Das Wichtigste in Kürze

  • «Wir bekräftigen unseren Appell an alle Konfliktparteien in Afghanistan, das Ausmass der Gewalt im Land zu verringern, und an die Taliban, keine Frühjahrsoffensive auszuführen», hiess es in der Erklärung weiter.

«Wir verurteilen auf das Schärfste alle Angriffe, die vorsätzlich auf Zivilisten in Afghanistan abzielen, und fordern alle Parteien auf, ihre Verpflichtungen nach dem humanitären Völkerrecht unter allen Umständen einzuhalten.»

Die vier Staaten riefen die afghanische Regierung und die Taliban zu einer Verhandlungslösung auf. Eine gewaltsam installierte Regierung in Afghanistan werde man nicht unterstützen, hiess es.

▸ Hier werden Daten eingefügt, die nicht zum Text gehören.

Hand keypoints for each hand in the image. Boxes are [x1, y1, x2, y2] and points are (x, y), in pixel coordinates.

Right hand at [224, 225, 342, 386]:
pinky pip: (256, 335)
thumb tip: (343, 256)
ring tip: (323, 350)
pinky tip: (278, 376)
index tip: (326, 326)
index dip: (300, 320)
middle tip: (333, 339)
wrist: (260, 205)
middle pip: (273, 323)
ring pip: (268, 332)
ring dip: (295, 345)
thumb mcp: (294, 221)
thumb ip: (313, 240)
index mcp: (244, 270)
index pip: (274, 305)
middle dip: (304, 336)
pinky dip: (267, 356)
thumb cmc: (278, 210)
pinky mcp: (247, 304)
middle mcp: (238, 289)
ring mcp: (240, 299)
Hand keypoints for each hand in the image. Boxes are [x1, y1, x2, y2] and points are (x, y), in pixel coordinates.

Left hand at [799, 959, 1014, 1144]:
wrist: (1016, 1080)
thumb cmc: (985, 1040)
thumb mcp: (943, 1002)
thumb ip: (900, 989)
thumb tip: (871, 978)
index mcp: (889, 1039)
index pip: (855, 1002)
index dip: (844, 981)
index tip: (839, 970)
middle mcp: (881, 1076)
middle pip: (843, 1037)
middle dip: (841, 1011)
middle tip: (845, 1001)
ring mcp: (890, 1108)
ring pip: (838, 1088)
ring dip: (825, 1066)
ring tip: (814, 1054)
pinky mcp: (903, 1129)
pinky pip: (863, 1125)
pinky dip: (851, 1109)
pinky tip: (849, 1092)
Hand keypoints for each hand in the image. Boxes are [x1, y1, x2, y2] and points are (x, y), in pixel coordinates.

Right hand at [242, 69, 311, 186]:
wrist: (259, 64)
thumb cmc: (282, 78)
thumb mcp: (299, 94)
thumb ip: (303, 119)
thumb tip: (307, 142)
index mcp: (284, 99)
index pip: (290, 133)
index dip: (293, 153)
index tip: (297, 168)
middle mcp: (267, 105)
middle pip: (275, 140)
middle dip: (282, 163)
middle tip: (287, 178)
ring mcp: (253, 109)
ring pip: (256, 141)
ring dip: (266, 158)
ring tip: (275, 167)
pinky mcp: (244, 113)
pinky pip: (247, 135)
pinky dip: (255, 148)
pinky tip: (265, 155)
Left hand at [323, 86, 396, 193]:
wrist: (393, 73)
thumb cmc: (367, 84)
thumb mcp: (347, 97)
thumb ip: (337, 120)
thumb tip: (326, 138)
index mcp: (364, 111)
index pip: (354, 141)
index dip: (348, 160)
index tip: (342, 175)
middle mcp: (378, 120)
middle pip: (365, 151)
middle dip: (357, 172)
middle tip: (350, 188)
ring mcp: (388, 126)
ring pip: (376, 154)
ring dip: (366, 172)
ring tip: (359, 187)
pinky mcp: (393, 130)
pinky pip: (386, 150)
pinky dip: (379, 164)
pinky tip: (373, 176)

US-Präsident Joe Biden hatte Mitte des Monats den Abzug aller US-Soldaten aus Afghanistan bis spätestens zum 11. September angekündigt. Die Nato hatte unmittelbar darauf verkündet, das Bündnis werde den Einsatz vollständig beenden. Der Abzug der Nato-Truppen aus Afghanistan hat nach Angaben des Bündnisses schon begonnen und soll in «ein paar Monaten» abgeschlossen sein. Damit endet auch der Bundeswehr-Einsatz in Afghanistan. Vertreter der USA, Russlands, Chinas und Pakistans haben in den vergangenen zwei Jahren mehrfach über Afghanistan beraten.